## Trecho do texto

☆ ☆ ☆ ☆

No universo dos profissionais de saúde, há uma disputa que afeta diretamente o bolso desses profissionais e, indiretamente, o valor que chega ao paciente: a forma de cobrança do Imposto Sobre Serviços (ISS).
Apesar de parecer apenas mais uma discussão tributária, a questão envolve princípios constitucionais, interpretações judiciais e, sobretudo, o reconhecimento de que o serviço prestado por psicólogos, médicos e outros especialistas não é um simples produto comercial — é um trabalho pessoal, baseado na confiança e na qualificação do profissional.
As chamadas sociedades uniprofissionais são formadas por profissionais que exercem atividades técnicas, científicas ou artísticas — como psicólogos, médicos, advogados e engenheiros — de forma direta e pessoal. Nesse modelo, o cliente não busca “a empresa”, mas sim a pessoa do profissional.
No caso das clínicas de atendimento psicológico, por exemplo, o paciente procura aquele especialista específico, cuja reputação e formação motivam a contratação. A formalização como pessoa jurídica, muitas vezes, é apenas uma exigência administrativa ou de mercado, não alterando a essência pessoal do serviço. O Decreto-Lei nº 406/1968, ainda em vigor, reconhece essa particularidade. Ele prevê que, quando os serviços forem prestados pessoalmente pelos sócios — assumindo estes a responsabilidade direta pelo atendimento — o ISS deve ser calculado por profissional habilitado, e não sobre o faturamento total da clínica. Isso significa uma cobrança fixa e anual, e não um percentual sobre a receita.
Apesar da lei ser clara, não são raros os casos em que municípios desconsideram essa regra e cobram o ISS sobre o total do faturamento das sociedades, como se fossem empresas de caráter empresarial. O argumento das prefeituras, geralmente, é que a natureza jurídica (por exemplo, sociedade limitada) ou a existência de funcionários descaracterizaria a pessoalidade do serviço. Mas, para especialistas, isso contraria a própria essência da Lei e a jurisprudência dos tribunais superiores.
A diferença entre a tributação fixa e a sobre o faturamento pode ser significativa. Para um consultório pequeno, o regime fixo representa previsibilidade e um custo muito menor, liberando recursos para investir em infraestrutura, capacitação e até para manter preços mais acessíveis ao paciente
.Já a cobrança sobre o faturamento penaliza justamente quem mais trabalha: quanto mais pacientes atender, maior será o tributo — mesmo que os custos e responsabilidades pessoais continuem os mesmos.
Além do aspecto jurídico, há um debate de fundo: deve o Estado onerar de forma desproporcional atividades essenciais como a saúde ? Num cenário de crescente demanda por cuidados com saúde, dificultar a atuação de profissionais por meio de tributação excessiva pode ter reflexos sociais graves.

☆ ☆ ☆ ☆

## O que fazer
Reproduza do texto sobre a cobrança do ISS tudo o que vai desde "Além do aspecto" até "reflexos sociais graves.", sem alterar nenhuma palavra.

☆ ☆ ☆ ☆

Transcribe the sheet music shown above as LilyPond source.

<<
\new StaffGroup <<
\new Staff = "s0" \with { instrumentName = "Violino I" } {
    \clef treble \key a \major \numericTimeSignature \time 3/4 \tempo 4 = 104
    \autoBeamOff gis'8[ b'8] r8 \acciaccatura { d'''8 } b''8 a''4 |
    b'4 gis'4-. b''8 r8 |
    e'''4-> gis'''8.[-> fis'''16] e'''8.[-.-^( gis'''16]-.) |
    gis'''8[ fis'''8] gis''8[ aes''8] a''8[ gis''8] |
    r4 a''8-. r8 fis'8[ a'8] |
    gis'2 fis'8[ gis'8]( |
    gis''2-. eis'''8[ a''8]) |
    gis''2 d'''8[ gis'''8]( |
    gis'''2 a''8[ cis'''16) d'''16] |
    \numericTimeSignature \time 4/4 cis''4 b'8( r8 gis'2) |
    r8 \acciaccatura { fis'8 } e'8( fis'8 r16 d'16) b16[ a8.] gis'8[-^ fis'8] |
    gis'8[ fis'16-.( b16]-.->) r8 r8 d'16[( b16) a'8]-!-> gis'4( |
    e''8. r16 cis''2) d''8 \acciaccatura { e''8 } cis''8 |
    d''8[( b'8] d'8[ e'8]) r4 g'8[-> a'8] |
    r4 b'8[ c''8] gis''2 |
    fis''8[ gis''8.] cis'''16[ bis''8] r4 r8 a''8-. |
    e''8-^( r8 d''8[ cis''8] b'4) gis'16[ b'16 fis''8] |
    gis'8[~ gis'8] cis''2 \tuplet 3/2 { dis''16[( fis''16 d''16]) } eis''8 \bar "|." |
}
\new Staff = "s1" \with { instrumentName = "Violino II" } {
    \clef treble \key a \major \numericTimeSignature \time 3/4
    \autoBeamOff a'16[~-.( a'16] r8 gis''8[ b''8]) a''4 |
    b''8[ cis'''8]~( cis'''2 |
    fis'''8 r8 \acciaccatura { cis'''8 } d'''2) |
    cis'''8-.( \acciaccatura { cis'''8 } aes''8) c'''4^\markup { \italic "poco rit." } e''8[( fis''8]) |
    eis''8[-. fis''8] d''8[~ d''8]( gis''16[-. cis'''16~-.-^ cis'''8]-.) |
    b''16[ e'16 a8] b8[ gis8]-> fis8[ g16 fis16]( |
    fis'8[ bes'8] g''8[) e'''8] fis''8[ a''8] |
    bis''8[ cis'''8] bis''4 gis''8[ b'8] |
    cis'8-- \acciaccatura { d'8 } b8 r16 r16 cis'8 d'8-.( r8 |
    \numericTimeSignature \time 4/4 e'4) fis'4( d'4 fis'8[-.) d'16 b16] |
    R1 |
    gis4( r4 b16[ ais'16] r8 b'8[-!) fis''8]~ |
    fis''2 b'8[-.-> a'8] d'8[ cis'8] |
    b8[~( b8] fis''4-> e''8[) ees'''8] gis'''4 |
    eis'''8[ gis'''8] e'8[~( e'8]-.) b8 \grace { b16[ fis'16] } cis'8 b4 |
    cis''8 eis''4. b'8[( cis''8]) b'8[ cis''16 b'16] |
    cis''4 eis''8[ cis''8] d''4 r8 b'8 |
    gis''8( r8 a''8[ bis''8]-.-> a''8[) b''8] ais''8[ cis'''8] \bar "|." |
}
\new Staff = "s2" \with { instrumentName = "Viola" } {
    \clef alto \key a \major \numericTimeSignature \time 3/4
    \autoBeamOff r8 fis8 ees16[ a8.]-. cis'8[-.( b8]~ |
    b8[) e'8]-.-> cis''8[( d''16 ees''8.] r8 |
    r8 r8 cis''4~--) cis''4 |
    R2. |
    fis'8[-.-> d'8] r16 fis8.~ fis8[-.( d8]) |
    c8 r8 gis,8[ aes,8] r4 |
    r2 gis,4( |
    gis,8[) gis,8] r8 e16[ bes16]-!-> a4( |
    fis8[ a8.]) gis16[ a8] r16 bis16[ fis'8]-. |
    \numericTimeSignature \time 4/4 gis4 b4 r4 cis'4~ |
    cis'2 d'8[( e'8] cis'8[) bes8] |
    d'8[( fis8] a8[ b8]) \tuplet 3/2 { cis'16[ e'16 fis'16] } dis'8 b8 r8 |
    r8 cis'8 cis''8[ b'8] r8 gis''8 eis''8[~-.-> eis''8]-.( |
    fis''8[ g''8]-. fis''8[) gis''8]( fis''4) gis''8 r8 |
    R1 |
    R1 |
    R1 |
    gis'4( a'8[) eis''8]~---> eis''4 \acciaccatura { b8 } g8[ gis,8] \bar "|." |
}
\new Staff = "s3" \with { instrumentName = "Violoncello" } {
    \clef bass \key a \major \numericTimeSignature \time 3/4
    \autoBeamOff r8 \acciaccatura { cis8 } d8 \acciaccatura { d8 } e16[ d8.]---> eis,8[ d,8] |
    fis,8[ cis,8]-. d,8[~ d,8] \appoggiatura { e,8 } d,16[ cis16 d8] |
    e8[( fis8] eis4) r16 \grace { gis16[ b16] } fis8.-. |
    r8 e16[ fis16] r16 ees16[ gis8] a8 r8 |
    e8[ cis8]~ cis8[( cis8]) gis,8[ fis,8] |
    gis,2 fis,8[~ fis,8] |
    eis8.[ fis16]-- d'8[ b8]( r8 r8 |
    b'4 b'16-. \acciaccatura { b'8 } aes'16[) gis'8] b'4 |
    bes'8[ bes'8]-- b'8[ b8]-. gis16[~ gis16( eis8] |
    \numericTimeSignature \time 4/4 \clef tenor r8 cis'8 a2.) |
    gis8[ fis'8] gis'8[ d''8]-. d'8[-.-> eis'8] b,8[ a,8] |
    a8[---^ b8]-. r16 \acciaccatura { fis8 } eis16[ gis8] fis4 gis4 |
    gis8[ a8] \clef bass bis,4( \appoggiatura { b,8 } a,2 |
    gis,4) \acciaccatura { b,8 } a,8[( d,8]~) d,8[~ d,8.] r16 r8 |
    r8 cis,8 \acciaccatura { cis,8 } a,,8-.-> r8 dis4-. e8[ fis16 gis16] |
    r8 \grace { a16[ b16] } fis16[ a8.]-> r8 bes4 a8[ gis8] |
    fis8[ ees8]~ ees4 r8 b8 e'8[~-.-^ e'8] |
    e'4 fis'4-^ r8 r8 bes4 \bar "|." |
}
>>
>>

☆ ☆ ☆ ☆

## Resolução do exercício
Além do aspecto jurídico, há um debate de fundo: deve o Estado onerar de forma desproporcional atividades essenciais como a saúde ? Num cenário de crescente demanda por cuidados com saúde, dificultar a atuação de profissionais por meio de tributação excessiva pode ter reflexos sociais graves.